What the task asks
Reproduce the data character for character, from the line with "Part no: QY6-0076-000" to the line with "Lượt xem: 8062", including both of those lines.

Data records

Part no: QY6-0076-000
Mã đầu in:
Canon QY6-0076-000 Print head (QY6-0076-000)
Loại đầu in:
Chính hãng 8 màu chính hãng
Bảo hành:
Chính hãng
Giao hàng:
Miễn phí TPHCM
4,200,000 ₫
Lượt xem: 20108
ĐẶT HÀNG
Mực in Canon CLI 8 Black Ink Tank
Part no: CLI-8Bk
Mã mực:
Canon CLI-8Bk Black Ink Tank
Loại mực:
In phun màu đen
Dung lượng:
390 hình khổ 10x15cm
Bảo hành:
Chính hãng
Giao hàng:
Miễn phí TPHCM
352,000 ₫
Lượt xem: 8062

--

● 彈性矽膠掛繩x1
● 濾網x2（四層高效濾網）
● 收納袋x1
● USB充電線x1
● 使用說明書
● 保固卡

* * *

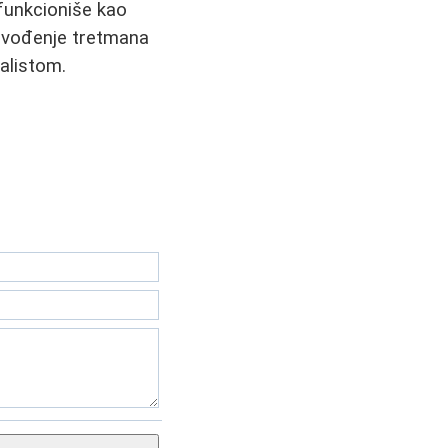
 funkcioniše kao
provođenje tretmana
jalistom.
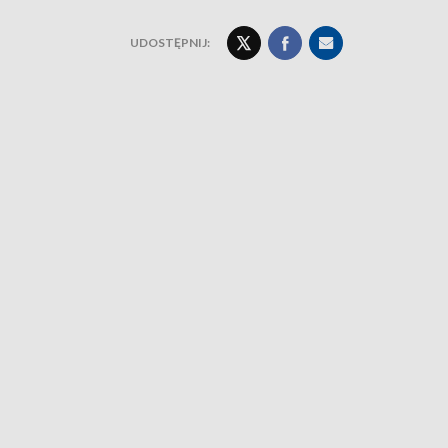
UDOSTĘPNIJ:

Exercise output
Part no: QY6-0076-000
Mã đầu in:
Canon QY6-0076-000 Print head (QY6-0076-000)
Loại đầu in:
Chính hãng 8 màu chính hãng
Bảo hành:
Chính hãng
Giao hàng:
Miễn phí TPHCM
4,200,000 ₫
Lượt xem: 20108
ĐẶT HÀNG
Mực in Canon CLI 8 Black Ink Tank
Part no: CLI-8Bk
Mã mực:
Canon CLI-8Bk Black Ink Tank
Loại mực:
In phun màu đen
Dung lượng:
390 hình khổ 10x15cm
Bảo hành:
Chính hãng
Giao hàng:
Miễn phí TPHCM
352,000 ₫
Lượt xem: 8062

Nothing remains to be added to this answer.